◆ Work order
No pictures should be carried over. Output all other parts of the entries verbatim.

◆ Supplied information

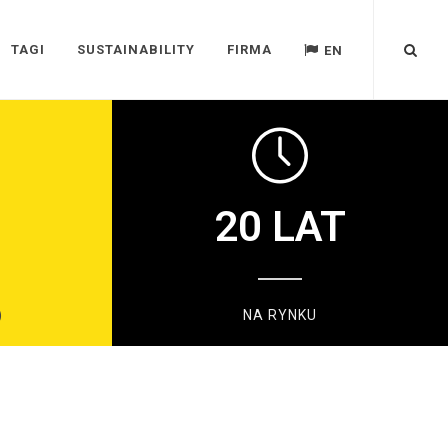
TAGI
SUSTAINABILITY
FIRMA
EN
20
LAT
)
NA RYNKU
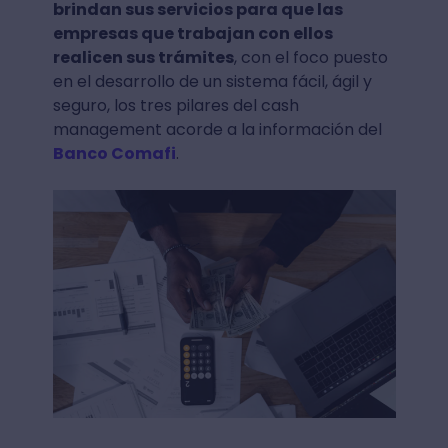
brindan sus servicios para que las
empresas que trabajan con ellos
realicen sus trámites
, con el foco puesto
en el desarrollo de un sistema fácil, ágil y
seguro, los tres pilares del cash
management acorde a la información del
Banco Comafi
.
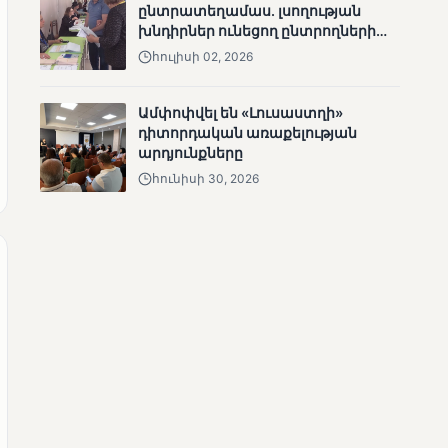
ընտրատեղամաս. լսողության
ՄՈՒՆԵՏԻԿ
խնդիրներ ունեցող ընտրողների
Մատչելի
ճանապարհը
հուլիսի 02, 2026
ընտրություններ.
ձեռքբերումներ և
բացթողումներ
Ամփոփվել են «Լուսաստղի»
դիտորդական առաքելության
արդյունքները
հունիսի 30, 2026
ՄՈՒՆԵՏԻԿ
Ամփոփվել են 2005
տեղամասերի
արդյունքները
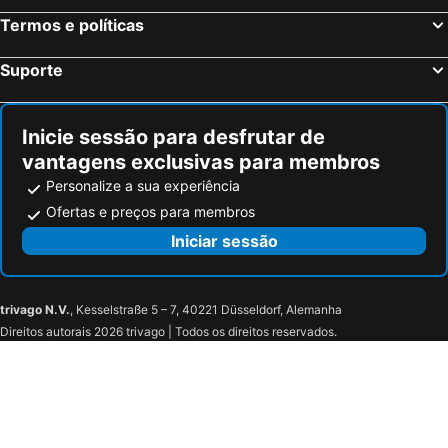
Termos e políticas
Suporte
Inicie sessão para desfrutar de
vantagens exclusivas para membros
Personalize a sua experiência
Ofertas e preços para membros
Iniciar sessão
trivago N.V.
, Kesselstraße 5 – 7, 40221 Düsseldorf, Alemanha
Direitos autorais 2026 trivago | Todos os direitos reservados.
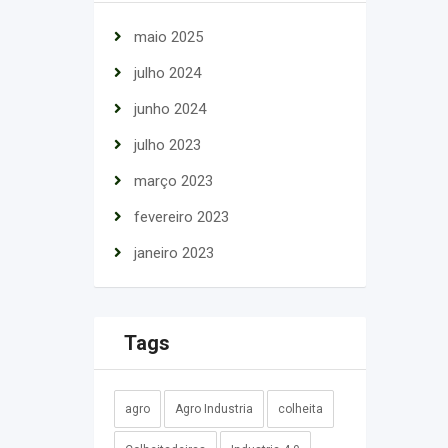
maio 2025
julho 2024
junho 2024
julho 2023
março 2023
fevereiro 2023
janeiro 2023
Tags
agro
Agro Industria
colheita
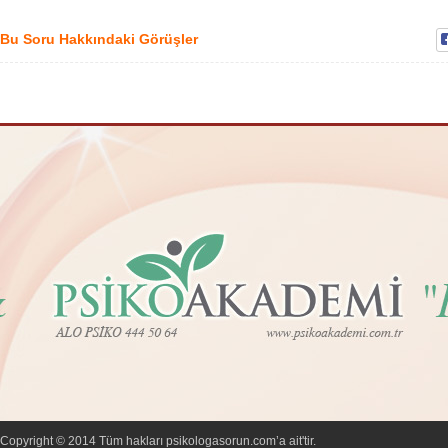
Bu Soru Hakkındaki Görüşler
Copyright © 2014 Tüm hakları psikologasorun.com’a ait'tir.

◆ Exercise answer
TAGI
SUSTAINABILITY
FIRMA
EN
20
LAT
)
NA RYNKU
brindan sus servicios para que las
empresas que trabajan con ellos
realicen sus trámites
, con el foco puesto
en el desarrollo de un sistema fácil, ágil y
seguro, los tres pilares del cash
management acorde a la información del
Banco Comafi
.
ընտրատեղամաս. լսողության
ՄՈՒՆԵՏԻԿ
խնդիրներ ունեցող ընտրողների
Մատչելի
ճանապարհը
հուլիսի 02, 2026
ընտրություններ.
ձեռքբերումներ և
բացթողումներ
Ամփոփվել են «Լուսաստղի»
դիտորդական առաքելության
արդյունքները
հունիսի 30, 2026
ՄՈՒՆԵՏԻԿ
Ամփոփվել են 2005
տեղամասերի
արդյունքները
Termos e políticas
Suporte
Inicie sessão para desfrutar de
vantagens exclusivas para membros
Personalize a sua experiência
Ofertas e preços para membros
Iniciar sessão
trivago N.V.
, Kesselstraße 5 – 7, 40221 Düsseldorf, Alemanha
Direitos autorais 2026 trivago | Todos os direitos reservados.
maio 2025
julho 2024
junho 2024
julho 2023
março 2023
fevereiro 2023
janeiro 2023
Tags
agro
Agro Industria
colheita
Bu Soru Hakkındaki Görüşler
Copyright © 2014 Tüm hakları psikologasorun.com’a ait'tir.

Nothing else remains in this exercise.